(Source texts of formatted documents)
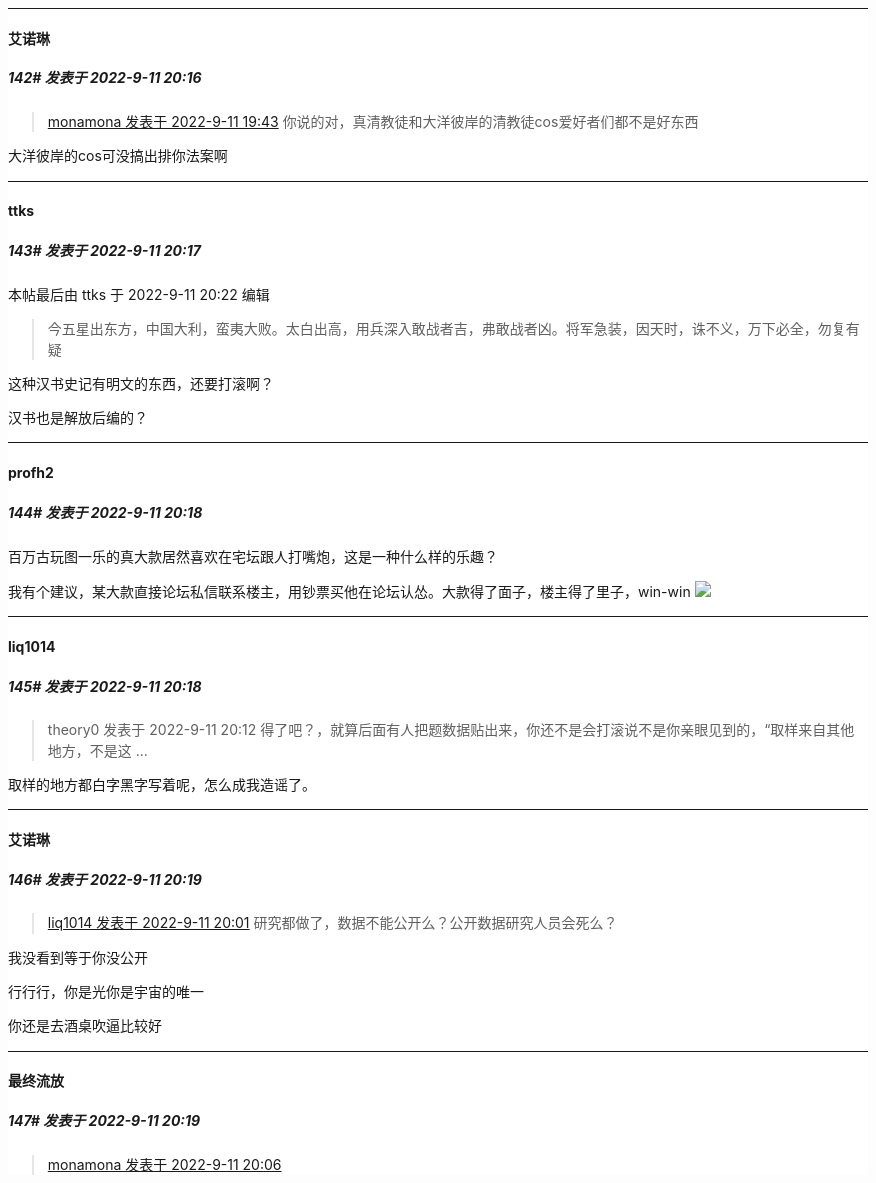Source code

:*****

####  艾诺琳  
##### 142#       发表于 2022-9-11 20:16

<blockquote><a href="httphttps://bbs.saraba1st.com/2b/forum.php?mod=redirect&amp;goto=findpost&amp;pid=57441999&amp;ptid=2091787" target="_blank">monamona 发表于 2022-9-11 19:43</a>
你说的对，真清教徒和大洋彼岸的清教徒cos爱好者们都不是好东西</blockquote>
大洋彼岸的cos可没搞出排你法案啊

*****

####  ttks  
##### 143#       发表于 2022-9-11 20:17

 本帖最后由 ttks 于 2022-9-11 20:22 编辑 
<blockquote>今五星出东方，中国大利，蛮夷大败。太白出高，用兵深入敢战者吉，弗敢战者凶。将军急装，因天时，诛不义，万下必全，勿复有疑</blockquote>
这种汉书史记有明文的东西，还要打滚啊？

汉书也是解放后编的？

*****

####  profh2  
##### 144#       发表于 2022-9-11 20:18

百万古玩图一乐的真大款居然喜欢在宅坛跟人打嘴炮，这是一种什么样的乐趣？

我有个建议，某大款直接论坛私信联系楼主，用钞票买他在论坛认怂。大款得了面子，楼主得了里子，win-win <img src="https://static.saraba1st.com/image/smiley/face2017/067.png" referrerpolicy="no-referrer">

*****

####  liq1014  
##### 145#       发表于 2022-9-11 20:18

<blockquote>theory0 发表于 2022-9-11 20:12
得了吧？，就算后面有人把题数据贴出来，你还不是会打滚说不是你亲眼见到的，“取样来自其他地方，不是这 ...</blockquote>
取样的地方都白字黑字写着呢，怎么成我造谣了。

*****

####  艾诺琳  
##### 146#       发表于 2022-9-11 20:19

<blockquote><a href="httphttps://bbs.saraba1st.com/2b/forum.php?mod=redirect&amp;goto=findpost&amp;pid=57442233&amp;ptid=2091787" target="_blank">liq1014 发表于 2022-9-11 20:01</a>
研究都做了，数据不能公开么？公开数据研究人员会死么？</blockquote>
我没看到等于你没公开

行行行，你是光你是宇宙的唯一

你还是去酒桌吹逼比较好

*****

####  最终流放  
##### 147#       发表于 2022-9-11 20:19

<blockquote><a href="httphttps://bbs.saraba1st.com/2b/forum.php?mod=redirect&amp;goto=findpost&amp;pid=57442334&amp;ptid=2091787" target="_blank">monamona 发表于 2022-9-11 20:06</a>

**Action item**
Take the lines from the one containing "发表于 2022-9-11 19:43</a>" through the one containing "百万古玩图一乐的真大款居然喜欢在宅坛跟人打嘴炮，这是一种什么样的乐趣？", switch each "大洋彼岸" to "太平洋对岸", and give back only those lines with everything else unchanged.

**Result of this exercise**
<blockquote><a href="httphttps://bbs.saraba1st.com/2b/forum.php?mod=redirect&amp;goto=findpost&amp;pid=57441999&amp;ptid=2091787" target="_blank">monamona 发表于 2022-9-11 19:43</a>
你说的对，真清教徒和太平洋对岸的清教徒cos爱好者们都不是好东西</blockquote>
太平洋对岸的cos可没搞出排你法案啊

*****

####  ttks  
##### 143#       发表于 2022-9-11 20:17

 本帖最后由 ttks 于 2022-9-11 20:22 编辑 
<blockquote>今五星出东方，中国大利，蛮夷大败。太白出高，用兵深入敢战者吉，弗敢战者凶。将军急装，因天时，诛不义，万下必全，勿复有疑</blockquote>
这种汉书史记有明文的东西，还要打滚啊？

汉书也是解放后编的？

*****

####  profh2  
##### 144#       发表于 2022-9-11 20:18

百万古玩图一乐的真大款居然喜欢在宅坛跟人打嘴炮，这是一种什么样的乐趣？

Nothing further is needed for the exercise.